(Dataset items)
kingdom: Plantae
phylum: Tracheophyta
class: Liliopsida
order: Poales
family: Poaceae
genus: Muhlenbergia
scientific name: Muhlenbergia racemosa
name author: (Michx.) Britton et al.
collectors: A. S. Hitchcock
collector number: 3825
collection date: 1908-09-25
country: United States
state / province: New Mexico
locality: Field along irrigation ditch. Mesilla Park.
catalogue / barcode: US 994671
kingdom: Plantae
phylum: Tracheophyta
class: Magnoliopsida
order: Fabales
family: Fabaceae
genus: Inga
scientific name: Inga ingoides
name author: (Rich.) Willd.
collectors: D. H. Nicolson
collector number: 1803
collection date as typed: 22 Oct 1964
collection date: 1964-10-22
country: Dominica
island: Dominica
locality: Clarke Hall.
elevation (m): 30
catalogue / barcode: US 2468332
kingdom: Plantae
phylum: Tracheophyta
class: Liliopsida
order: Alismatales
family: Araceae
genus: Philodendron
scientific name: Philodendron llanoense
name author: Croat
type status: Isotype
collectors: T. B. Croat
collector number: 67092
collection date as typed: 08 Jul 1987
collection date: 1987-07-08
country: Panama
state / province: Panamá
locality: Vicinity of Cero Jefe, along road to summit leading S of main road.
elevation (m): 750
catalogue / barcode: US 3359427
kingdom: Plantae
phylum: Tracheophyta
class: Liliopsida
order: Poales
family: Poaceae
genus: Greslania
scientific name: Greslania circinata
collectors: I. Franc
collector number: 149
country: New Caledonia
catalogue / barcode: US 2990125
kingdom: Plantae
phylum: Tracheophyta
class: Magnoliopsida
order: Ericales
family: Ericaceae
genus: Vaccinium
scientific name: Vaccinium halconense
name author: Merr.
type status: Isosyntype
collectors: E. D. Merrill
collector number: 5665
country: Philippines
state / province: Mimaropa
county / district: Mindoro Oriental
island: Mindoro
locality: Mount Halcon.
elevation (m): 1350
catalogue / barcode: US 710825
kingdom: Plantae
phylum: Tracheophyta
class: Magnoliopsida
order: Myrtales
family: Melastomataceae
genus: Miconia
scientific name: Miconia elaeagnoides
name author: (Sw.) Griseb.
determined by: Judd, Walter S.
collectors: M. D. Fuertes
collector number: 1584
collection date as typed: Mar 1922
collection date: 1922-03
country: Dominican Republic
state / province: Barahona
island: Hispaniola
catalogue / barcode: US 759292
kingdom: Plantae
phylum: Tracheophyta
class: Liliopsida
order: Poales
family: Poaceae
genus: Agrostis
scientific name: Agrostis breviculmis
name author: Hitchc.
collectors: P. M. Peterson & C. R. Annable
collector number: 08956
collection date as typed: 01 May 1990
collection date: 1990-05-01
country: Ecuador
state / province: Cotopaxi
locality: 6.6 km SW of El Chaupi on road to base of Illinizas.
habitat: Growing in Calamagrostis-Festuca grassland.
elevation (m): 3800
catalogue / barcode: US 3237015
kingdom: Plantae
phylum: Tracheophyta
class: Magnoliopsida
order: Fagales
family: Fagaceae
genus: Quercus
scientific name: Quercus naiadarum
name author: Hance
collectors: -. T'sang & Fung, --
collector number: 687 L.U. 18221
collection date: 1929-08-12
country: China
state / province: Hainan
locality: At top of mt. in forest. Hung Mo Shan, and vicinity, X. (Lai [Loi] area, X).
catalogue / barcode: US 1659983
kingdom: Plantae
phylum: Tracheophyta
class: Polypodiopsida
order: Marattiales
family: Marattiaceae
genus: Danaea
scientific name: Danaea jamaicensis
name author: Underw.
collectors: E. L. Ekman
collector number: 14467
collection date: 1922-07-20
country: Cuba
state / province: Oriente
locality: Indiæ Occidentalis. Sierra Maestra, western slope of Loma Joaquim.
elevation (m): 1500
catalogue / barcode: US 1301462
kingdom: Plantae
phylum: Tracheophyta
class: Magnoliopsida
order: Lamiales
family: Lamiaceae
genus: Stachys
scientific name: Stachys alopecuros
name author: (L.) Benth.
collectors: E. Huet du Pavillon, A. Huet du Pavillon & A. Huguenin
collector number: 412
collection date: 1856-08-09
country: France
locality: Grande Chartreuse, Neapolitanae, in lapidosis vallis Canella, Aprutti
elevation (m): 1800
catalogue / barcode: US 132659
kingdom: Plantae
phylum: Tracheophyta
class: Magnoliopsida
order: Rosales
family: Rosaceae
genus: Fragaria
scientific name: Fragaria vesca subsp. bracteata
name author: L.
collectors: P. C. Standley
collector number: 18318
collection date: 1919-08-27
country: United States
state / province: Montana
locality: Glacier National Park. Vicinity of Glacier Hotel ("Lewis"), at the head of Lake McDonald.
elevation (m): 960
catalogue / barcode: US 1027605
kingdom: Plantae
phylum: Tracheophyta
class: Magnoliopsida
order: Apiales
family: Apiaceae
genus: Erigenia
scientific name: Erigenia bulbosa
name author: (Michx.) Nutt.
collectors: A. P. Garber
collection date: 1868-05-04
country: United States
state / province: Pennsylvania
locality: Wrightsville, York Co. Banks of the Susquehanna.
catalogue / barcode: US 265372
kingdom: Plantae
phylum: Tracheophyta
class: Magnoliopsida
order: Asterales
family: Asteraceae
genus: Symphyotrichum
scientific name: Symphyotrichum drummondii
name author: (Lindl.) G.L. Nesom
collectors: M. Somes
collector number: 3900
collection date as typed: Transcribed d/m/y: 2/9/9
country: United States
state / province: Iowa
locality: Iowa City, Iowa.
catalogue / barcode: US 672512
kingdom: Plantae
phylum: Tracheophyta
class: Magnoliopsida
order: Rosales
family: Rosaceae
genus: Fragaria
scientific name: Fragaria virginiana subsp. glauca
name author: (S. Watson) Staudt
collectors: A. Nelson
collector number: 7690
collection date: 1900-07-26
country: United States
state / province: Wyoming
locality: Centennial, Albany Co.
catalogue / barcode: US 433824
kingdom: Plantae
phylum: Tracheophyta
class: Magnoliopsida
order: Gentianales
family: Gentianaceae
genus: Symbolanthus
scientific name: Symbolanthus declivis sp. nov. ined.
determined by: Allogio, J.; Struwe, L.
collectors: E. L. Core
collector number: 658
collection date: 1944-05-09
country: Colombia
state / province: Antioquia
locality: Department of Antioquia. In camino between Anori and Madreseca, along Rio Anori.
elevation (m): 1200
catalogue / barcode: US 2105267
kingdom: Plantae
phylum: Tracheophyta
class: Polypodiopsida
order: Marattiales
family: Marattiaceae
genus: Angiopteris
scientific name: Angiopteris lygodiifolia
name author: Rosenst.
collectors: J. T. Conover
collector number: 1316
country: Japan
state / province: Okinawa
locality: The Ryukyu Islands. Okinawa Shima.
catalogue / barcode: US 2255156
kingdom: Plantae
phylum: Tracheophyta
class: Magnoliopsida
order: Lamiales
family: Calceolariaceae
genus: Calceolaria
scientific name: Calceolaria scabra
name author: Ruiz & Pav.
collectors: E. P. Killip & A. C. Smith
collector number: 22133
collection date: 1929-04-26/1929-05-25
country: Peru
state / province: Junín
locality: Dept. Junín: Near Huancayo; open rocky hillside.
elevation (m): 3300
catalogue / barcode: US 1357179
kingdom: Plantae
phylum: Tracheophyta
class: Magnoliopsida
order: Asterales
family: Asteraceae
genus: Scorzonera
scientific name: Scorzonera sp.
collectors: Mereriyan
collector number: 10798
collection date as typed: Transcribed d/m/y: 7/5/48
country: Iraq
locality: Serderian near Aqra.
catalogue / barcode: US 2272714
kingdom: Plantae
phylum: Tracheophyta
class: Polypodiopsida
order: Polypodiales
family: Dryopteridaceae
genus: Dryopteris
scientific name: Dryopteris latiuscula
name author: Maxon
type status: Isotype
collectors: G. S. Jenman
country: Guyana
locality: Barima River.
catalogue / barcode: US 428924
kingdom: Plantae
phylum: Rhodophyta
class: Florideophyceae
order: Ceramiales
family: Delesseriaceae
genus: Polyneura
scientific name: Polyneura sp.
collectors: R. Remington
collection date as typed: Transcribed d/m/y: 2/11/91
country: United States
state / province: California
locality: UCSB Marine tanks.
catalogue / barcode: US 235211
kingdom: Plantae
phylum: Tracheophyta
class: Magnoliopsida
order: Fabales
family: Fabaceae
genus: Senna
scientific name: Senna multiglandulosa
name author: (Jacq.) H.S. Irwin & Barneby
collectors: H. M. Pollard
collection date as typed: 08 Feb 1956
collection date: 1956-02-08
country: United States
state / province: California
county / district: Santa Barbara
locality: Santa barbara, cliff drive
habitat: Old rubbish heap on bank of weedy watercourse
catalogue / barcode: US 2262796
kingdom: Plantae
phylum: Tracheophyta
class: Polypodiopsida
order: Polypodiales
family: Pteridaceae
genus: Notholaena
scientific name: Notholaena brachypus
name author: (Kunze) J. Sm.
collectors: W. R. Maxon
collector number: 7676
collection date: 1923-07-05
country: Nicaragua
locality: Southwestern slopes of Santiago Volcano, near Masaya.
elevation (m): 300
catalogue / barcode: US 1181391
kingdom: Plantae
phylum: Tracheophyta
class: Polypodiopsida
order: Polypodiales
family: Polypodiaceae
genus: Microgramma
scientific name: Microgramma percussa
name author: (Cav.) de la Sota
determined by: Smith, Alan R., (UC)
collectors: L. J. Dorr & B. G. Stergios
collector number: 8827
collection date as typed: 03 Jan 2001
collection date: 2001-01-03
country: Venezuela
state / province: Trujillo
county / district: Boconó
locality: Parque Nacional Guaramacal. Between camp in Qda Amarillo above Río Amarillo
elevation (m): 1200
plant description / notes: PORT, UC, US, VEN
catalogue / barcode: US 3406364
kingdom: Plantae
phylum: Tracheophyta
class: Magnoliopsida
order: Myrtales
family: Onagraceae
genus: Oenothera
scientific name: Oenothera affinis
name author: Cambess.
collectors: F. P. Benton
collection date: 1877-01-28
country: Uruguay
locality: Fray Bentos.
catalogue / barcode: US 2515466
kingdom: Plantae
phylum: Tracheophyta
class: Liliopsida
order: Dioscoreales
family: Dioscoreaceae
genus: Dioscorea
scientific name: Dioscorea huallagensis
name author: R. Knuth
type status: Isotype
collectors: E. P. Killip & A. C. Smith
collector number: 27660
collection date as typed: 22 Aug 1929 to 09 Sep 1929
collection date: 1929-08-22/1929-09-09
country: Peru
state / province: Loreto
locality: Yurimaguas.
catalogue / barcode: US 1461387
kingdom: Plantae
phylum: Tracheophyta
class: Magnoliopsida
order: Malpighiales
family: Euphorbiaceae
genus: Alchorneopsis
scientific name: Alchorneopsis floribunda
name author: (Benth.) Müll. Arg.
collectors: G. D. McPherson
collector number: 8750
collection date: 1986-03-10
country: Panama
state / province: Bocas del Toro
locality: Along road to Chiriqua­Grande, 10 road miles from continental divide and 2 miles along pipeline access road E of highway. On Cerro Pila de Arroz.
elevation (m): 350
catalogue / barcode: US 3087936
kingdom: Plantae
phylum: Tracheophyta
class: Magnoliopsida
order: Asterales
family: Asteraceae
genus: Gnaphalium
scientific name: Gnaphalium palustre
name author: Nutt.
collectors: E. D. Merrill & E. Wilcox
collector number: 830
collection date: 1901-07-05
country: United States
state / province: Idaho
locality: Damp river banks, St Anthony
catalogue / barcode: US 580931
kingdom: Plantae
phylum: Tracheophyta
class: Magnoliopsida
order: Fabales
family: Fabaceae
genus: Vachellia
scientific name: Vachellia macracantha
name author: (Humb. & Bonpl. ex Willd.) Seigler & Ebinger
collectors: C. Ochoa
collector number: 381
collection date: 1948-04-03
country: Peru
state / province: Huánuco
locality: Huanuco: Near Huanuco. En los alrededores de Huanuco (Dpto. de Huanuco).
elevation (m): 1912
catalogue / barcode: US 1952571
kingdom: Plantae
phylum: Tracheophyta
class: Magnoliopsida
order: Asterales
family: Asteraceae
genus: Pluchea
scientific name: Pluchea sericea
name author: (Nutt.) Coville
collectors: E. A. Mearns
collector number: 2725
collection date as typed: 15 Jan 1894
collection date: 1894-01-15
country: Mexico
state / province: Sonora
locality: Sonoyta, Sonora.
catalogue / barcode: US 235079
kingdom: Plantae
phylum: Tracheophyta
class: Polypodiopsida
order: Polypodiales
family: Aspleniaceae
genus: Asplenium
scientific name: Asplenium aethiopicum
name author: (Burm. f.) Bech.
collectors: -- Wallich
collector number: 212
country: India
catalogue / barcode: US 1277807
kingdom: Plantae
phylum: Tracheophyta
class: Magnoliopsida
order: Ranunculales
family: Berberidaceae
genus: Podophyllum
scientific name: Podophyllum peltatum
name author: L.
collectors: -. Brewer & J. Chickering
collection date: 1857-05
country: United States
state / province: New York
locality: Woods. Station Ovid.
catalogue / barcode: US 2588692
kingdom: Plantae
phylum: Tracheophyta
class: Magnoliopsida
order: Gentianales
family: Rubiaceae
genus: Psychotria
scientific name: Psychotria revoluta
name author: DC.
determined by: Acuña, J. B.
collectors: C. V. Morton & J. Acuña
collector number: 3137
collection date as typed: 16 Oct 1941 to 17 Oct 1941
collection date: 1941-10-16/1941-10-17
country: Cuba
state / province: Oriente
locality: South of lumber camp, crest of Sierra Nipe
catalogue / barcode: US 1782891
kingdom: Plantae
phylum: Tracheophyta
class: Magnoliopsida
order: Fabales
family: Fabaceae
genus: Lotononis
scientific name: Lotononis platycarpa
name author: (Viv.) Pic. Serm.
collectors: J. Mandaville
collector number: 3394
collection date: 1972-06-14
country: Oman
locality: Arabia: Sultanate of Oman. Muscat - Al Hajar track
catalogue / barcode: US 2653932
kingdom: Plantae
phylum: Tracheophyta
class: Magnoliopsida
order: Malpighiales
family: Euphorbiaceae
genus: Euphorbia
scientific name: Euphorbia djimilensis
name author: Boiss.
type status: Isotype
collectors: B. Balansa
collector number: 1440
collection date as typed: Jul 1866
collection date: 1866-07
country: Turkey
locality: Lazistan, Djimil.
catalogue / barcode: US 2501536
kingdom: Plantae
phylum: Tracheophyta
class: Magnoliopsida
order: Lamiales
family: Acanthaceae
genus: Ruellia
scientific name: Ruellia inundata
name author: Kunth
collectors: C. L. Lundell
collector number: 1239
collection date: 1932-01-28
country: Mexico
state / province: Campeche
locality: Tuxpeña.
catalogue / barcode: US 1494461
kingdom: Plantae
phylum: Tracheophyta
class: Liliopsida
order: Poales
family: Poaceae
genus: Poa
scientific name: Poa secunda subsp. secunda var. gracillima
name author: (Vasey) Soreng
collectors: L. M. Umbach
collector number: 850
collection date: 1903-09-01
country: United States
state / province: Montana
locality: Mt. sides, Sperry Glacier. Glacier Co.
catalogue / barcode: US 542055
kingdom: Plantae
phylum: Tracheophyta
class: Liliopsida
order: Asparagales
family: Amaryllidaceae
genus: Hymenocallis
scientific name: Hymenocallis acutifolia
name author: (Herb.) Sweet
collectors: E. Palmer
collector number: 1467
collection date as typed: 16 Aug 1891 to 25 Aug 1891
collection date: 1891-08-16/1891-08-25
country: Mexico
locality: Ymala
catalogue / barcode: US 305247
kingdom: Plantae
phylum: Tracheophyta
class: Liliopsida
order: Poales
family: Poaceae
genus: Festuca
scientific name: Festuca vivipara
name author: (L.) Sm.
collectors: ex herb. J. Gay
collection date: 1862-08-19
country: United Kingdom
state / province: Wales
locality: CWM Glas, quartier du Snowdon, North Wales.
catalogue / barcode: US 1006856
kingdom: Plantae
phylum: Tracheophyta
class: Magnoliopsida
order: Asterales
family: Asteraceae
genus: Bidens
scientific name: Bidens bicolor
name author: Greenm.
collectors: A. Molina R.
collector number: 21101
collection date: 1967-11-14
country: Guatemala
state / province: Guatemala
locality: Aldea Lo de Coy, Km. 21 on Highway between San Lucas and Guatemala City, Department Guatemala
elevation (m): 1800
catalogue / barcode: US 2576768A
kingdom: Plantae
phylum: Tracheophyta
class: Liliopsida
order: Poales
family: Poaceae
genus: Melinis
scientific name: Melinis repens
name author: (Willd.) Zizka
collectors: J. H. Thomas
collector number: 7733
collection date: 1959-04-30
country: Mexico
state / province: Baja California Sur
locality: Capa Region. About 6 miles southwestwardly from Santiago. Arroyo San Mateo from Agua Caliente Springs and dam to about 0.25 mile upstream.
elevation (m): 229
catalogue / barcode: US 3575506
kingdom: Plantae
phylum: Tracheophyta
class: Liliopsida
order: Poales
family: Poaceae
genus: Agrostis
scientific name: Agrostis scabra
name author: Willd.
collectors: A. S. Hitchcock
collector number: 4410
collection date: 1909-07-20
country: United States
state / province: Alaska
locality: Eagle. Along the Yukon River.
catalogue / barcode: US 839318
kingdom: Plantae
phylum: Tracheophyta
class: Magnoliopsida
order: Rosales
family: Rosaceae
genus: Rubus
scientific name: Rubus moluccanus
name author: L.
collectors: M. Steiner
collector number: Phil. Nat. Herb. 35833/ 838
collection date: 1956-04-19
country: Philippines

What to do: Copy the material without any change, from its first line up to and including the line that contains "genus: Philodendron". Give only those lines.

Completed exercise:
kingdom: Plantae
phylum: Tracheophyta
class: Liliopsida
order: Poales
family: Poaceae
genus: Muhlenbergia
scientific name: Muhlenbergia racemosa
name author: (Michx.) Britton et al.
collectors: A. S. Hitchcock
collector number: 3825
collection date: 1908-09-25
country: United States
state / province: New Mexico
locality: Field along irrigation ditch. Mesilla Park.
catalogue / barcode: US 994671
kingdom: Plantae
phylum: Tracheophyta
class: Magnoliopsida
order: Fabales
family: Fabaceae
genus: Inga
scientific name: Inga ingoides
name author: (Rich.) Willd.
collectors: D. H. Nicolson
collector number: 1803
collection date as typed: 22 Oct 1964
collection date: 1964-10-22
country: Dominica
island: Dominica
locality: Clarke Hall.
elevation (m): 30
catalogue / barcode: US 2468332
kingdom: Plantae
phylum: Tracheophyta
class: Liliopsida
order: Alismatales
family: Araceae
genus: Philodendron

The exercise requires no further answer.